Si è conclusa con l’assoluzione il processo che opponeva l’amministrazione a guida leghista di Casalpusterlengo ai vertici della locale associazione islamica, nella persona del presidente, Abdellatif Ghenji.
La vicenda ha il suo inizio nel 2011, quando i musulmani della zona acquisiscono un locale che deve diventare la sede del loro sodalizio culturale e sociale e effetuano alcuni lavori di adeguamento igienico dei locali.
Il fabbricato, situato in via Crema venne riqualificato insieme ad un area che era in totale abbandono e con il sostegno di Qatar Charity che contribuì con una somma di 150 mila euro (su oltre 220 mila di spesa) fu inaugurata nel maggio 2016 con la partecipazione di molte autorità.
Purtroppo nella polemica islamofoba che agita una parte della politica italiana questo fatto pubblico scatenò la reazione dell’amministrazione comunale che presentò denuncia per “abuso edilizio”. In buona sostanza, sostenevano i legali del Comune, i lavori erano si stati autorizzati ma non il cambio di destinazione d’uso e quindi si sarebbe configurato quell’abuso che aveva anche conseguenze penali.
Inoltre, dal punto di vista amministrativo, s’ingiungeva all’associazione il ripristino della destinazione d’uso prevista nel locale PGT (Piano governo del territorio).
Fu investito il TAR della Lombardia che confermò la validità dell’atto amministrativo del Comune ma poi il Consiglio di Stato decise altrimenti e l’ordinanza fu annullata.
Il Consiglio di Stato, confermando altri simili pronunciamenti, sentenziò che l’attività culturale e sociale era legittima manon il culto regolare che quindi abbisognerebbe di una destinazione d’uso ad hoc.
Rimaneva sulla sfondo la questione penale che è stata dibattuta davanti al tribunale di Lodi.
Nei giorni scorsi la tesi sostenuta dall’avv. Luca Bauccio che non vi era alcuna prova che indicasse l’utilizzo esclusivo della struttura come luogo di culto o preghiera è stata accettata dalla corte che ha mandato assolto il presidente dell’associazione Abdellatif Ghenji.
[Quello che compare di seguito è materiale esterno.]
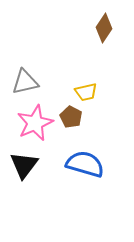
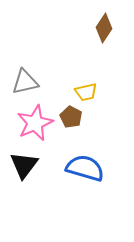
blue semicircle: moved 4 px down
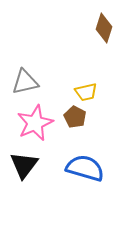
brown diamond: rotated 16 degrees counterclockwise
brown pentagon: moved 4 px right
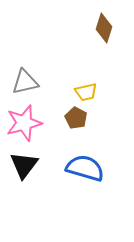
brown pentagon: moved 1 px right, 1 px down
pink star: moved 11 px left; rotated 9 degrees clockwise
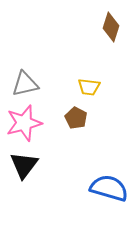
brown diamond: moved 7 px right, 1 px up
gray triangle: moved 2 px down
yellow trapezoid: moved 3 px right, 5 px up; rotated 20 degrees clockwise
blue semicircle: moved 24 px right, 20 px down
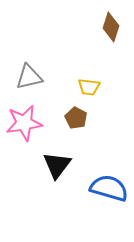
gray triangle: moved 4 px right, 7 px up
pink star: rotated 6 degrees clockwise
black triangle: moved 33 px right
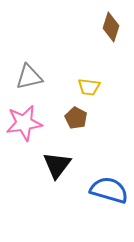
blue semicircle: moved 2 px down
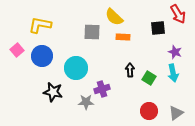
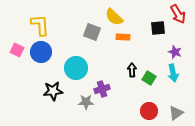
yellow L-shape: rotated 75 degrees clockwise
gray square: rotated 18 degrees clockwise
pink square: rotated 24 degrees counterclockwise
blue circle: moved 1 px left, 4 px up
black arrow: moved 2 px right
black star: moved 1 px up; rotated 18 degrees counterclockwise
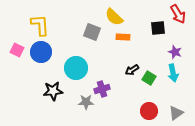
black arrow: rotated 120 degrees counterclockwise
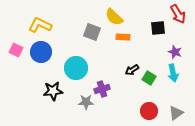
yellow L-shape: rotated 60 degrees counterclockwise
pink square: moved 1 px left
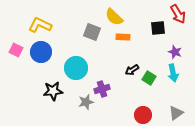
gray star: rotated 14 degrees counterclockwise
red circle: moved 6 px left, 4 px down
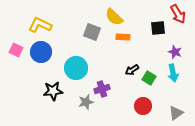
red circle: moved 9 px up
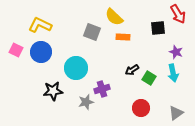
purple star: moved 1 px right
red circle: moved 2 px left, 2 px down
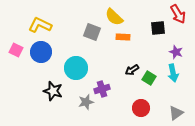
black star: rotated 24 degrees clockwise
“La struttura – ha sostenuto il legale- era destinata ad essere la sede di un’associazione legalmente riconosciuta dove svolgere diverse attività sociali e culturali, tra cui , ma non solo, la preghiera. «Un luogo di culto è caratterizzato dalla presenza di un altare o di un minareto – ha detto – e soprattutto dall’uso esclusivo. Negli atti del processo vedo una relazione della Digos che racconta come si siano radunate 500 persone il giorno della fine del Ramadan. Ma si erano radunate al centro tennis, e con l’autorizzazione del sindaco: forse che per questo il centro tennis è diventato anch’esso una moschea?».